▶ _Task set_:
1. According to the natural gas price report, which point had the largest gain for the week ended April 10, and by how much did it rise?
2. Extend the natural gas price report, picking up after its final sentence.

▶ _Source extract_:
/---
Physical gas prices for the week ended April 10 moved little, and the dominant price development was the decline in the May futures of over 20 cents to $2.511, the lowest price in 34 months. The NGI Weekly Spot Gas Average was unchanged at $2.43 and most points moved a nickel or less.

The point showing the greatest gain was Algonquin Citygates with a rise of 63 cents to $4.17 and it was followed closely by gas on Tennessee Zone 6 200 L, which added 51 cents to $4.02. The week’s greatest loser was Texas Eastern M-3 Receipt with a decline of 31 cents to $1.72.

Regionally, the Northeast lost the most, dropping 4 cents to $2.28, and the greatest gain was seen in California with a weekly advance of 7 cents to $2.55.

East Texas shed 2 cents to $2.53 and both South Texas and South Louisiana were unchanged at $2.53 and $2.57, respectively.

Midwest quotes improved a penny to $2.74, the Midcontinent tacked on 3 cents to $2.40, and the Rocky Mountains rose 6 cents to $2.29.

For the week May futures fell 20.2 cents and nearly half that decline came following Thursday’s Energy Information Administration (EIA) storage report. The report was only modestly bearish, a build of 15 Bcf compared to market expectations closer to 11 Bcf, but traders saw fit to sell early and sell often. At the close May was down 9.1 cents to $2.528 and June had fallen 8.9 cents to $2.577. The settlement of the May futures puts the natural gas market at a 34 month low.

The 10:30 a.m. EDT release of storage data was expected to show a build of about 11 Bcf. Ritterbusch and Associates calculated an 8 Bcf build, and a Reuters poll of 20 traders showed an average 11 Bcf increase with a range of +5 Bcf to +22 Bcf.

John Sodergreen, editor of Energy Metro Desk, said the “smart money is looking for a 15 Bcf draw out of the East (maybe a little less), a 20 Bcf build (at least) in the producing region and 6-7 Bcf build out west. It’s a tricky week. We expect the market to move nicely once the clock chimes 10:30 on Thursday.”
\---
▶ _Information shown_:
/---
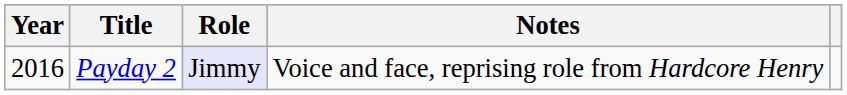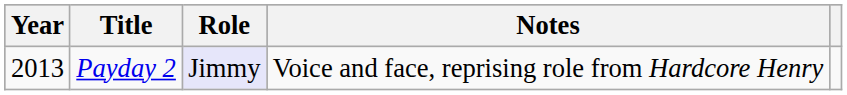Payday 2 | Year: 2016 -> 2013
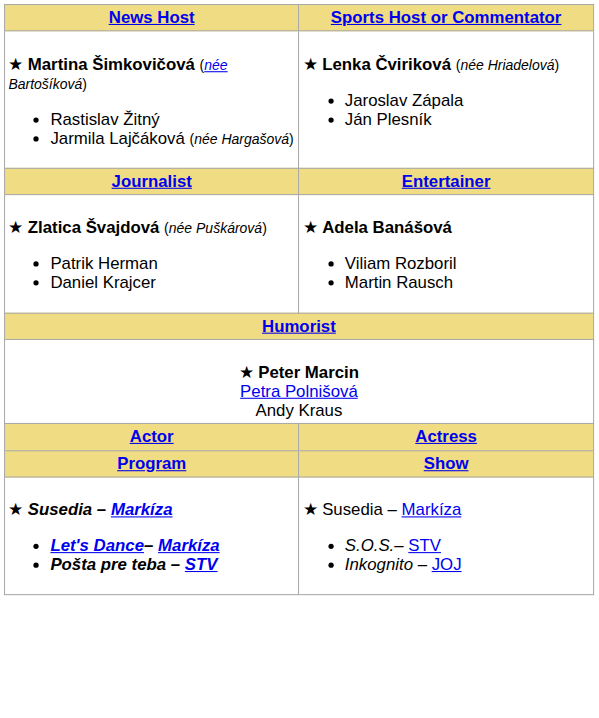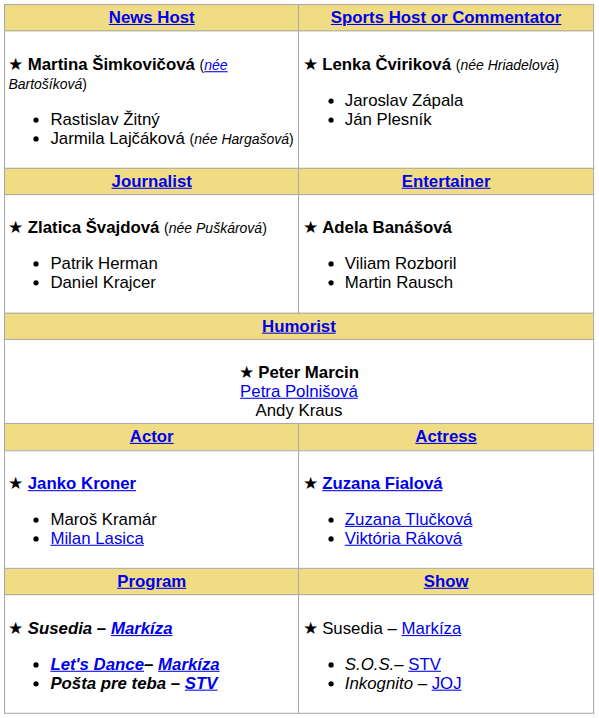+ row: ★ Janko Kroner Maroš Kramár Milan Lasica | ★ Zuzana Fialová Zuzana Tlučková Viktória Ráková
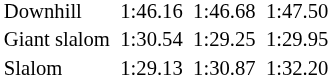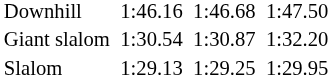Giant slalom | column 5: 1:29.25 -> 1:30.87
Giant slalom | column 7: 1:29.95 -> 1:32.20
Slalom | column 5: 1:30.87 -> 1:29.25
Slalom | column 7: 1:32.20 -> 1:29.95
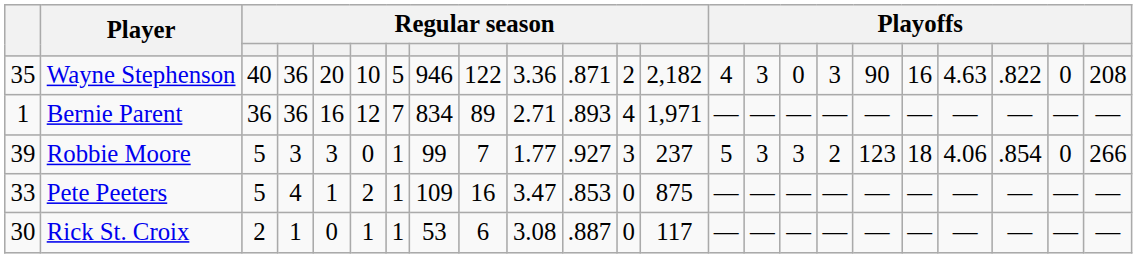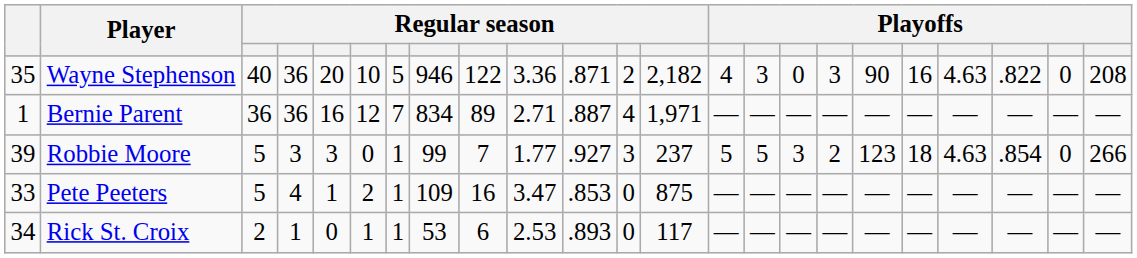Bernie Parent | column 11: .893 -> .887
Robbie Moore | column 15: 3 -> 5
Robbie Moore | column 20: 4.06 -> 4.63
Rick St. Croix | column 1: 30 -> 34
Rick St. Croix | column 10: 3.08 -> 2.53
Rick St. Croix | column 11: .887 -> .893
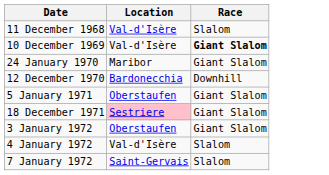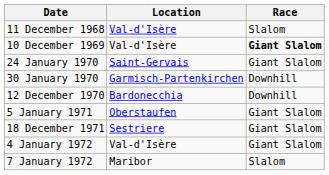24 January 1970 | Location: Maribor -> Saint-Gervais
+ row: 30 January 1970 | Garmisch-Partenkirchen | Downhill
18 December 1971 | Location: pink background -> no background
- row: 3 January 1972 | Oberstaufen | Giant Slalom
4 January 1972 | Race: Slalom -> Giant Slalom
7 January 1972 | Location: Saint-Gervais -> Maribor
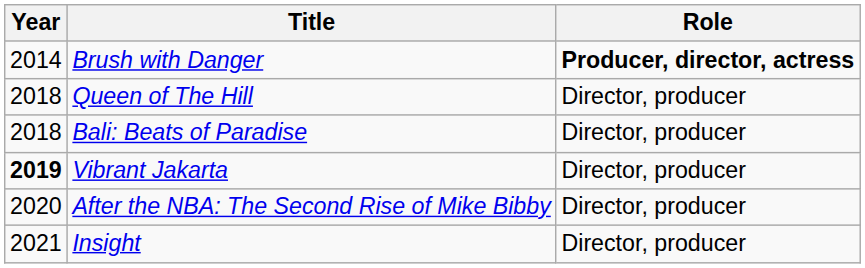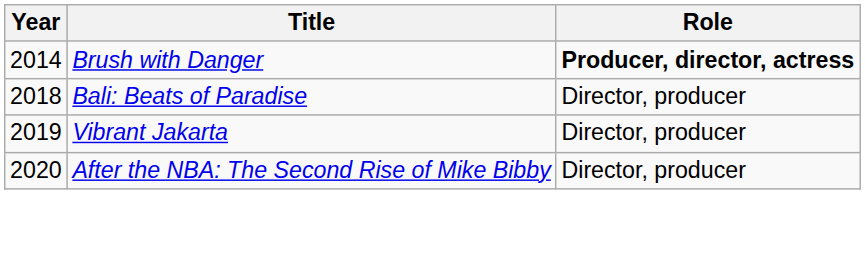- row: 2018 | Queen of The Hill | Director, producer
Vibrant Jakarta | Year: bold -> normal
- row: 2021 | Insight | Director, producer
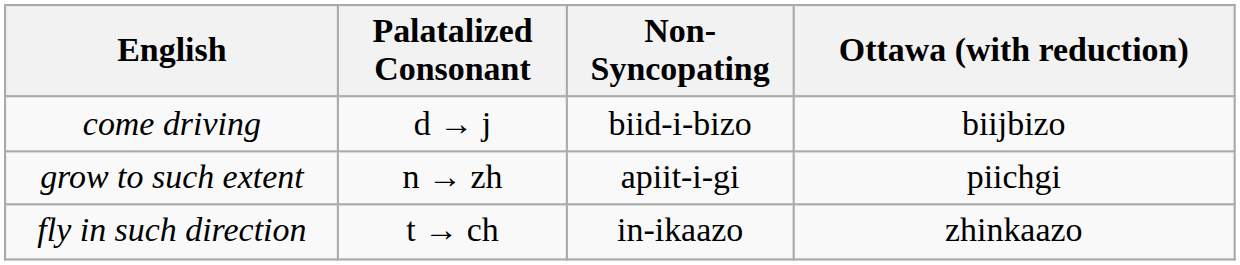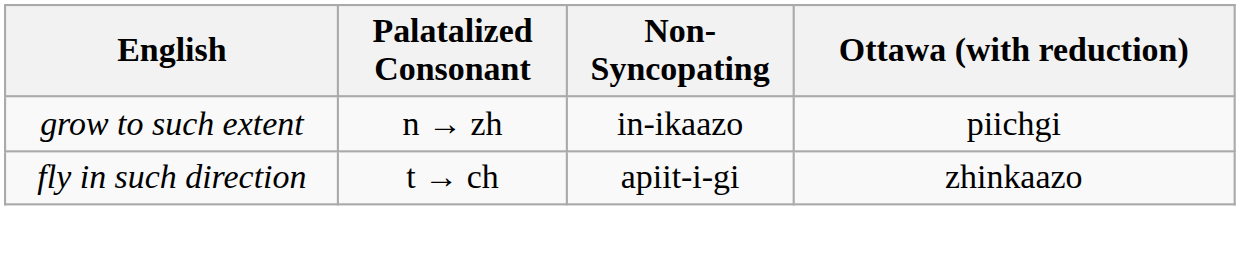- row: come driving | d → j | biid-i-bizo | biijbizo
grow to such extent | Non-Syncopating: apiit-i-gi -> in-ikaazo
fly in such direction | Non-Syncopating: in-ikaazo -> apiit-i-gi
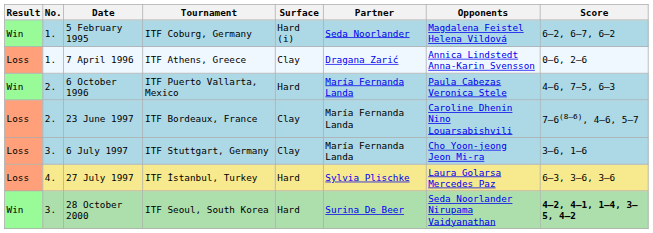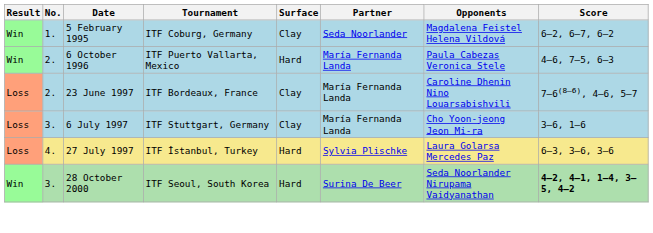5 February 1995 | Surface: Hard (i) -> Clay
- row: Loss | 1. | 7 April 1996 | ITF Athens, Greece | Clay | Dragana Zarić | Annica Lindstedt Anna-Karin Svensson | 0–6, 2–6
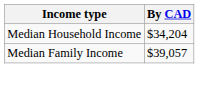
\---
▶ _Answers below_:
1. Algonquin Citygates, which rose 63 cents to $4.17.

2.
Move nicely it did. May futures fell to a low of $2.535 after the number was released and by 10:45 EDT May was trading at $2.545, down 7.4 cents from Wednesday’s settlement.

“The market kind of fell out of bed. Volume is 62,000 contracts in the May which is about average for a number day, but if we settle 2 days in a row under $2.50, that will be a bearish sign,” said a New York floor trader.

Tim Evans of Citi Futures Perspective noted that “the data follows a bullish surprise in the prior week, and so may reflect some timing issues between the two periods rather than a clear shift in the background supply/demand balance. The data also removes some risk of a bullish surprise and allows the market to focus forward again, with relatively mild temperatures pointing to larger than average storage injections later in the month.”

Inventories now stand at 1,476 Bcf and are 651 Bcf greater than last year and 173 Bcf below the 5-year average. In the East Region 18 Bcf were withdrawn and the West Region saw inventories increase by 7 Bcf. Stocks in the Producing Region rose by 26 Bcf.

Analysts see the market as somewhat in a state of angst over the balance between summer production and available storage capacity. “It is now evident that growing concerns about industry’s capacity to absorb surplus production over the summer are now pressuring prices lower,” said Teri Viswanath, director of commodity strategy at BNP Paribas. “The only question that remains is the outright levels that will be plumbed this quarter as traders come to terms with the amount of price-induced demand growth required to offset supply.”

Viswanath uses 2012 as an analog when spot futures traded as low as $1.902. “Based on the 2012 trend in prices, when similar supply concerns surfaced, futures prices put in the calendar-low in April on exaggerated stock-build expectations. However, the days of sub-$2 prices that year were limited as cooling demand and fuel-switching restricted the build in inventories in May. Will the market extract a similar discount this year in the absence of obvious storage concerns? We suspect that the answer is probably no.”

Top traders see the market honing in on their short trading objectives but caution against further sales. “The lowest levels in more than two and a half years were violated per [Thursday’s] drop to below the $2.57 level and a test of our long-stated objective at the $2.50 area is now close at hand,” said Jim Ritterbusch of Ritterbusch and Associates in closing comments Thursday. “With the weather factor unable to spur much buying interest at this time of the year, some additional declines into the $2.40-2.50 zone should not be ruled out. But we will restate that we will be shifting from a bearish to a neutral trading stance on such a development.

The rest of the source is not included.